[Rendered images with source text]
= = = =

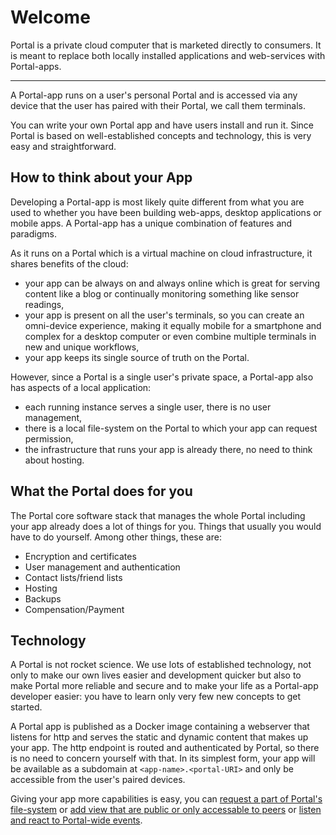 # Welcome

Portal is a private cloud computer that is marketed directly to consumers.
It is meant to replace both locally installed applications and web-services with Portal-apps.

---

A Portal-app runs on a user's personal Portal and is accessed via any device
that the user has paired with their Portal, we call them terminals.

You can write your own Portal app and have users install and run it.
Since Portal is based on well-established concepts and technology, this is very easy and straightforward.

## How to think about your App

Developing a Portal-app is most likely quite different from what you are used to 
whether you have been building web-apps, desktop applications or mobile apps.
A Portal-app has a unique combination of features and paradigms.

As it runs on a Portal which is a virtual machine on cloud infrastructure,
it shares benefits of the cloud:

* your app can be always on and always online which is great for serving content like a blog or continually monitoring something like sensor readings,
* your app is present on all the user's terminals, so you can create an omni-device experience, making it equally mobile for a smartphone and complex for a desktop computer or even combine multiple terminals in new and unique workflows,
* your app keeps its single source of truth on the Portal.

However, since a Portal is a single user's private space, a Portal-app also has aspects of a local application:

* each running instance serves a single user, there is no user management,
* there is a local file-system on the Portal to which your app can request permission,
* the infrastructure that runs your app is already there, no need to think about hosting.

## What the Portal does for you

The Portal core software stack that manages the whole Portal including your app
already does a lot of things for you.
Things that usually you would have to do yourself.
Among other things, these are:

* Encryption and certificates
* User management and authentication
* Contact lists/friend lists
* Hosting
* Backups
* Compensation/Payment

## Technology

A Portal is not rocket science.
We use lots of established technology, not only to make our own lives easier and development quicker
but also to make Portal more reliable and secure
and to make your life as a Portal-app developer easier: 
you have to learn only very few new concepts to get started.

A Portal app is published as a Docker image containing a webserver that listens for http and serves the static and dynamic content that makes up your app.
The http endpoint is routed and authenticated by Portal, so there is no need to concern yourself with that.
In its simplest form, your app will be available as a subdomain at `<app-name>.<portal-URI>` and only be accessible from the user's paired devices.

Giving your app more capabilities is easy, you can [request a part of Portal's file-system](persisting.md)
or [add view that are public or only accessable to peers](routing_and_ac.md)
or [listen and react to Portal-wide events](events.md).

= = = =

#### What is being asked
Tell how many lines in the data contain the word "private", answering with that number and no other text.

#### Task solution
2